Depressão e ansiedade
Foram ouvidas inúmeras queixas de problemas com saúde mental, quadros de depressão e ansiedade. Segundo a direção do presídio feminino, da forma como as bolsonaristas chegaram na unidade, “e pelo fato de que muitas jamais estiveram num presídio, ficaram extremamente abaladas psicologicamente”.

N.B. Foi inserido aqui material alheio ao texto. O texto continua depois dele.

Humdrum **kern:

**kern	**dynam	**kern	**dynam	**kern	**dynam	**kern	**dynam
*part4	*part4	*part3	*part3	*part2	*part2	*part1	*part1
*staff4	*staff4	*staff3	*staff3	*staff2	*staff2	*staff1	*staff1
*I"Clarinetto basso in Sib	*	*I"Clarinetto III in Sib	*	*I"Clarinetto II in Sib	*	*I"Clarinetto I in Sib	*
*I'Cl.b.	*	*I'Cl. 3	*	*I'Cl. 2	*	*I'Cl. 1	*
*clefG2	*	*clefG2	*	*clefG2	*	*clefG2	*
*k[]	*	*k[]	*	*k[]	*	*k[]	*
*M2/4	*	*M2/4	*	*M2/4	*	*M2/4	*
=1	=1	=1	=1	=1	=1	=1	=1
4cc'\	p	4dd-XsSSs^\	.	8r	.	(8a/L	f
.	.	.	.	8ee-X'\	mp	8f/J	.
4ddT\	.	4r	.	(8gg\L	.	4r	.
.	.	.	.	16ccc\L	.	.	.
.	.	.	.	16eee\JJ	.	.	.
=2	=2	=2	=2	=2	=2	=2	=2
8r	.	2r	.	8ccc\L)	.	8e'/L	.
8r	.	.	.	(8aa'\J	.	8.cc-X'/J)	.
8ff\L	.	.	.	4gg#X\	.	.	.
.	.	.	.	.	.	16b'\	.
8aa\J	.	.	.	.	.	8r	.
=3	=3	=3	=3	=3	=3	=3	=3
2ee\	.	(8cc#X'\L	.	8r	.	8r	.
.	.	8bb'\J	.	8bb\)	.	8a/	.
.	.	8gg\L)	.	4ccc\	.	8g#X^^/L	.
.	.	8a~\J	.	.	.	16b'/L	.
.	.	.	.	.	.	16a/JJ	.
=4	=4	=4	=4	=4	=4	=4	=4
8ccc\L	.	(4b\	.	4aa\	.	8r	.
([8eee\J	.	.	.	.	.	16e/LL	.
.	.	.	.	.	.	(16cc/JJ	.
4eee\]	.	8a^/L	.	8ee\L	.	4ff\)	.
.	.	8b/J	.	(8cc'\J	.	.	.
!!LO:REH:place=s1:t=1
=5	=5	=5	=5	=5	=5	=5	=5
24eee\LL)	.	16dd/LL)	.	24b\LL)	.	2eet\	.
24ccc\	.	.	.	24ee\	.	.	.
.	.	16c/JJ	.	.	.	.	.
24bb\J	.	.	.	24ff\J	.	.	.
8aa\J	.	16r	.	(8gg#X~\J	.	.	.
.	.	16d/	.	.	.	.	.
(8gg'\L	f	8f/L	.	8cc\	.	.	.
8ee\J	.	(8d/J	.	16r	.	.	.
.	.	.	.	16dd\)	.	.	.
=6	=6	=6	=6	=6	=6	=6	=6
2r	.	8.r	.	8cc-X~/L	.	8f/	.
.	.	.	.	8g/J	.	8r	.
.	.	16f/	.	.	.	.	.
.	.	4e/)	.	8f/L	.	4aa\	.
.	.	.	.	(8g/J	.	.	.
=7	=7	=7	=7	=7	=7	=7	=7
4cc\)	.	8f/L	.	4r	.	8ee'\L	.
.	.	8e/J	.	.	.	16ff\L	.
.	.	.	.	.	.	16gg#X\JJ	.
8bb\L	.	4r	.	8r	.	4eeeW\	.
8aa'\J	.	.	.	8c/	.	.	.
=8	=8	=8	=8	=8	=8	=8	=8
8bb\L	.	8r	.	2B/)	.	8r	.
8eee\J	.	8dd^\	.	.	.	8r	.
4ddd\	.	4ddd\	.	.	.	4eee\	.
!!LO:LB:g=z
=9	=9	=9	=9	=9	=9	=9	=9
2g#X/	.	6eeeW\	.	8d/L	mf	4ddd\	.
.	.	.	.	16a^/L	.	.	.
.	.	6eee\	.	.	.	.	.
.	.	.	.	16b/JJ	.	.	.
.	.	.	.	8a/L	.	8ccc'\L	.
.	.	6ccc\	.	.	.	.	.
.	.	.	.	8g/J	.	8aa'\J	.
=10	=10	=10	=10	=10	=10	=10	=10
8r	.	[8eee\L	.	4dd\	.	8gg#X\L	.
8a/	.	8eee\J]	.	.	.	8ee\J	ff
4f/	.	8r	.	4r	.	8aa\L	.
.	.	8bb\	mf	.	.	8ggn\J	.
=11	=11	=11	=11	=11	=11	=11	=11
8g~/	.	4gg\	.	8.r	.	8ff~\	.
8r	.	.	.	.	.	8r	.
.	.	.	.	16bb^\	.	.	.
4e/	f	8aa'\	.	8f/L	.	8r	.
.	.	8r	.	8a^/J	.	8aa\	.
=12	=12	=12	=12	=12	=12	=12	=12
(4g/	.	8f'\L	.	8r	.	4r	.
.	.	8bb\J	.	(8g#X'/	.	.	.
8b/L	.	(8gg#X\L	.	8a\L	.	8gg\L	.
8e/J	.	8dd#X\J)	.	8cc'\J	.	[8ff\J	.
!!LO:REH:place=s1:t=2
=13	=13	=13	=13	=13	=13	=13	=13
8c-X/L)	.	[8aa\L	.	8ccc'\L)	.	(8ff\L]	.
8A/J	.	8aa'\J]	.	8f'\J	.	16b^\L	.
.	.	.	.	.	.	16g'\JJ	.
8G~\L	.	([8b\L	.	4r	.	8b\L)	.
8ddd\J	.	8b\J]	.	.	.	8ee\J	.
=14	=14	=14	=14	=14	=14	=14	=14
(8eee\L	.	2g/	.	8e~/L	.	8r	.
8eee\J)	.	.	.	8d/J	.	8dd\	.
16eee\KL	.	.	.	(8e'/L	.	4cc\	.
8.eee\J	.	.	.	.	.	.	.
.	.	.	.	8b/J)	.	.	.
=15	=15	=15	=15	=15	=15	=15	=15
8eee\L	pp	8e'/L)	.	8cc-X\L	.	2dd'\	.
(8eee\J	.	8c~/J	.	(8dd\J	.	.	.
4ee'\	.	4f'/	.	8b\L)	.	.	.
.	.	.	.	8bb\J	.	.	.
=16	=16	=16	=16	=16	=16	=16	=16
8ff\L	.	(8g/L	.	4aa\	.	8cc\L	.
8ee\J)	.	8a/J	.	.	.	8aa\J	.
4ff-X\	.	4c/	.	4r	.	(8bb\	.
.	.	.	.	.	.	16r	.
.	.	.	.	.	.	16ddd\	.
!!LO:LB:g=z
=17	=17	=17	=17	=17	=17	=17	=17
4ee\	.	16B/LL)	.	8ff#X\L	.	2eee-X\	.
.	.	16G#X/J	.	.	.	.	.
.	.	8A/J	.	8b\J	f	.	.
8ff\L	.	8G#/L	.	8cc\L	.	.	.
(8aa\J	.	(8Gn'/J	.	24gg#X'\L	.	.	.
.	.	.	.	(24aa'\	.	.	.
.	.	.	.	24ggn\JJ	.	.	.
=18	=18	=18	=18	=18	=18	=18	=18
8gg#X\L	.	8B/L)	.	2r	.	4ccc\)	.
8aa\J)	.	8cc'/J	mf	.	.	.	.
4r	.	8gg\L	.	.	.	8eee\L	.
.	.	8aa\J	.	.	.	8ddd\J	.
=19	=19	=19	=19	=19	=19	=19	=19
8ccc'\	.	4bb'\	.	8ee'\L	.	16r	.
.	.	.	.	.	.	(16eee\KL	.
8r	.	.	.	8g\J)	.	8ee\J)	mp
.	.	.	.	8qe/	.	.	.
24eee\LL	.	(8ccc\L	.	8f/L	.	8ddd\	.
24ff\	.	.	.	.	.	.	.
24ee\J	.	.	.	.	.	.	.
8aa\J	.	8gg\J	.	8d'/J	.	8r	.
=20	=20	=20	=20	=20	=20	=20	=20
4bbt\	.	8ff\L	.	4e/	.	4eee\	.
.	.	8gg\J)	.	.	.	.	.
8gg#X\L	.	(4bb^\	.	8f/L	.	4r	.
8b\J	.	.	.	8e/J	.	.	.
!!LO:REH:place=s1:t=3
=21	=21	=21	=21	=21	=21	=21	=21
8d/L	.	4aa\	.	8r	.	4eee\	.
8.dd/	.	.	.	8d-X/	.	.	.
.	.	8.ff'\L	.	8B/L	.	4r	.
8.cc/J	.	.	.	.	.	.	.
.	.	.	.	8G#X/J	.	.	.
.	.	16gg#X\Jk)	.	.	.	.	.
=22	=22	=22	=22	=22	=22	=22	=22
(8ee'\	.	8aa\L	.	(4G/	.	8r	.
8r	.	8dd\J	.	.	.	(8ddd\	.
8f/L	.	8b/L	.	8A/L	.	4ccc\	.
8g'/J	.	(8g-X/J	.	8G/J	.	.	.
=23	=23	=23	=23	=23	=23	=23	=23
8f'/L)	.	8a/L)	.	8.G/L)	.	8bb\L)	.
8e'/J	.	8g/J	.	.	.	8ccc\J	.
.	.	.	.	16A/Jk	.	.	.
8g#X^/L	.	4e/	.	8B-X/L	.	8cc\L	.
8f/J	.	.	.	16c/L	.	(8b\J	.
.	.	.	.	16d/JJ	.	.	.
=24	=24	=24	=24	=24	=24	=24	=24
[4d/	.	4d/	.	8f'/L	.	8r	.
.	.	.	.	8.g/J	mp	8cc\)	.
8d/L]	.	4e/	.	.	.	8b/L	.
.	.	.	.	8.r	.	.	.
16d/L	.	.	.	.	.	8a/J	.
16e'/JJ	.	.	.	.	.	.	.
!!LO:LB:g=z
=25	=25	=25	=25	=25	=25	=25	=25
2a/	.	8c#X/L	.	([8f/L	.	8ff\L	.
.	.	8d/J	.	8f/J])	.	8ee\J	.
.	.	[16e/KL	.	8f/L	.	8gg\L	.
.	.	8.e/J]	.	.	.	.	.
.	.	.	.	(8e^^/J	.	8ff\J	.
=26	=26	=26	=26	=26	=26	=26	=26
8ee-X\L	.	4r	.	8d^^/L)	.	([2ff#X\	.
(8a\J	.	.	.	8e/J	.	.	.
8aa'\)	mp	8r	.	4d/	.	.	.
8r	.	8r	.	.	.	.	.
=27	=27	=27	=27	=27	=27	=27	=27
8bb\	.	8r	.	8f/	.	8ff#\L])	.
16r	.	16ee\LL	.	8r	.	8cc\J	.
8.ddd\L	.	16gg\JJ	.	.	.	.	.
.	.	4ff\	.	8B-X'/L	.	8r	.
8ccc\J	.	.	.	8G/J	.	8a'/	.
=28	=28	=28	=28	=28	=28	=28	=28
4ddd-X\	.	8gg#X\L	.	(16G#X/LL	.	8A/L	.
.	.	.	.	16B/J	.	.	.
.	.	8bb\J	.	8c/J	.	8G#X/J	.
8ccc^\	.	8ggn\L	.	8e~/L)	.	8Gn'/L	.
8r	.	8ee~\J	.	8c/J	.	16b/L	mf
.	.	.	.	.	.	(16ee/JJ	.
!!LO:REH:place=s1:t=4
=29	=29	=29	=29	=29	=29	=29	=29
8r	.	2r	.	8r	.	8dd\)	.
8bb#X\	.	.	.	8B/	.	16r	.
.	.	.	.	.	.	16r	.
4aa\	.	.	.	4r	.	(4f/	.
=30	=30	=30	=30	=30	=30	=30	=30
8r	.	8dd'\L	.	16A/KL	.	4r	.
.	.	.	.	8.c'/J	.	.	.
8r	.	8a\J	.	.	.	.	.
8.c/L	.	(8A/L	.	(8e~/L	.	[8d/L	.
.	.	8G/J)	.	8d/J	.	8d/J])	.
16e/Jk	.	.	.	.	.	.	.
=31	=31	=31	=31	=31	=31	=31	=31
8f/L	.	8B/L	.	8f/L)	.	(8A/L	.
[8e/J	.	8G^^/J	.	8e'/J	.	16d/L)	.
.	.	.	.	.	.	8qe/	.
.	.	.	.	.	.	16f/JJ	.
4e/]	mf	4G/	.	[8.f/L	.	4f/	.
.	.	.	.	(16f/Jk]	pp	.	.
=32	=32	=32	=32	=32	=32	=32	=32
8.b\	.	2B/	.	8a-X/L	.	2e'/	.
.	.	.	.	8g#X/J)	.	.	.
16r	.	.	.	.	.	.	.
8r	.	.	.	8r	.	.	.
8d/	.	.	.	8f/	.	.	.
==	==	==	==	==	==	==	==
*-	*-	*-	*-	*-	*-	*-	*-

Havia uma cela só com idosos, muitos militares (até oficiais da Marinha), policiais de outros Estados, pessoas com diplomação superior que foram alocadas em celas separadas configurando salas de Estado Maior.

Coleta de DNA
A Polícia Federal fez a coleta de amostras biológicas de todos os presos, para fins de identificação do perfil genético. “Em conversa com a perita criminal da PF, disse que já tinha feito a coleta de material genético de 150 mulheres, sendo que até aquele momento, apenas duas se recusaram a realizar o exame. A perita ainda informou que estava amparada por decisão judicial para realizar tal procedimento”, mostra o documento.

A repentina chegada de centenas de mulheres no presídio impactou a rotina das internas que já se encontravam na unidade cumprindo penas. Houve necessidade da remoção das 17 mulheres trans de um bloco para celas que são destinadas para visitas íntimas.

Direitos humanos
Os novos presos e presas foram tratados com isonomia em relação aos demais detentos, confirmam as entidades. Mas alertam sobre violações de direitos e exposição a situação degradante dos estabelecimentos prisionais. Foi destacada a superlotação e problemas estruturais que o sistema do Distrito Federal já apresentava anteriormente.

O documento também apresenta uma série recomendações feitas pelas Defensorias. Dentre elas, o respeito ao devido processo legal; medidas para diminuir a situação de superlotação das unidades prisionais no Distrito Federal; e garantia às pessoas privadas de liberdade de todos os direitos não atingidos pela sentença ou pela lei.